Shale drillers, who dominate U.S. production, have been particularly irked by the Biden administration's moratorium on new oil and gas leases on federal land. "The total number of leases is really low," Helms said.

Federal lands, though, account for only 24% of U.S. oil output, according to a 2018 report from the Congressional Research Service.

Thousands of potentially productive leases are essentially being inventoried by oil producers. The shale oil industry's reticence to drill reflects a newfound financial discipline.

For years, publicly traded shale companies expanded production non-strategically as oil prices rose, only to see shareholder disasters — like cascading losses and bankruptcies — during market pullbacks.

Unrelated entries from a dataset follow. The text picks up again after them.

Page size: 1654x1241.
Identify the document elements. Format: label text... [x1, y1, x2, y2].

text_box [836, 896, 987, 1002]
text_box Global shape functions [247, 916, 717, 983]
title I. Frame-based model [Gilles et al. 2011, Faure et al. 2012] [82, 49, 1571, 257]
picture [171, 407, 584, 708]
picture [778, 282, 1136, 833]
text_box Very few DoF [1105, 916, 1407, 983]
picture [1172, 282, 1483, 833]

Energy stocks were one of the worst equity investments for much of the past decade.

Rebuked by investors, shale companies since COVID have been eschewing rapid expansion in favor of returning cash to shareholders. With high oil prices, they're raking in profits.

The executives of two major shale oil companies — Pioneer Natural Resources and Devon Energy — signaled last month during earnings conference calls that they intend to remain disciplined.

"I want to be clear that there is no change to our cash return playbook," Devon CEO Rick Muncrief told stock analysts. Pioneer CEO Scott Sheffield told analysts, "We're not going to let the growth rate jump."

In October, Sheffield told the Financial Times that even if prices topped $100 a barrel, frackers would be cautious. "All the shareholders that I've talked to said that if anybody goes back to growth, they will punish those companies," he said.

After COVID caused shutdowns in the U.S. in March 2020, global oil demand cratered as factories cut back production and motor vehicle drivers stayed home. WTI stayed below $50 a barrel for much of 2020.

But over the past year, demand for oil has outpaced the industry's output. OPEC and other oil exporting nations — who control over half the world's supply — have been disciplined, too.

And like many industries, the oil business faces a tight supply chain for oilfield equipment and other supplies. Plus, oil companies been scrambling to find workers, another disincentive for production, Helms said.

"We have seen a lot of pressure on fracking crews," he said.